Top of SOURCE INFORMATION
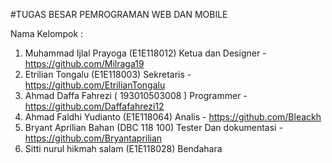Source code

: #TUGAS BESAR PEMROGRAMAN WEB DAN MOBILE

Nama Kelompok :
1. Muhammad Ijlal Prayoga (E1E118012) Ketua dan Designer - https://github.com/Milraga19
2. Etrilian Tongalu (E1E118003) Sekretaris - https://github.com/EtrilianTongalu
3. Ahmad Daffa Fahrezi ( 193010503008 ) Programmer - https://github.com/Daffafahrezi12
4. Ahmad Faldhi Yudianto (E1E118064) Analis - https://github.com/Bleackh
5. Bryant Aprilian Bahan (DBC 118 100) Tester Dan dokumentasi - https://github.com/Bryantaprilian
6. Sitti nurul hikmah salam (E1E118028) Bendahara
Bottom of SOURCE INFORMATION
» **ABOUT THIS TASK**
Copy the data above line for line, leaving out the picture.

» **RESULT OF THE EXERCISE**
Source code

: #TUGAS BESAR PEMROGRAMAN WEB DAN MOBILE

Nama Kelompok :
1. Muhammad Ijlal Prayoga (E1E118012) Ketua dan Designer - https://github.com/Milraga19
2. Etrilian Tongalu (E1E118003) Sekretaris - https://github.com/EtrilianTongalu
3. Ahmad Daffa Fahrezi ( 193010503008 ) Programmer - https://github.com/Daffafahrezi12
4. Ahmad Faldhi Yudianto (E1E118064) Analis - https://github.com/Bleackh
5. Bryant Aprilian Bahan (DBC 118 100) Tester Dan dokumentasi - https://github.com/Bryantaprilian
6. Sitti nurul hikmah salam (E1E118028) Bendahara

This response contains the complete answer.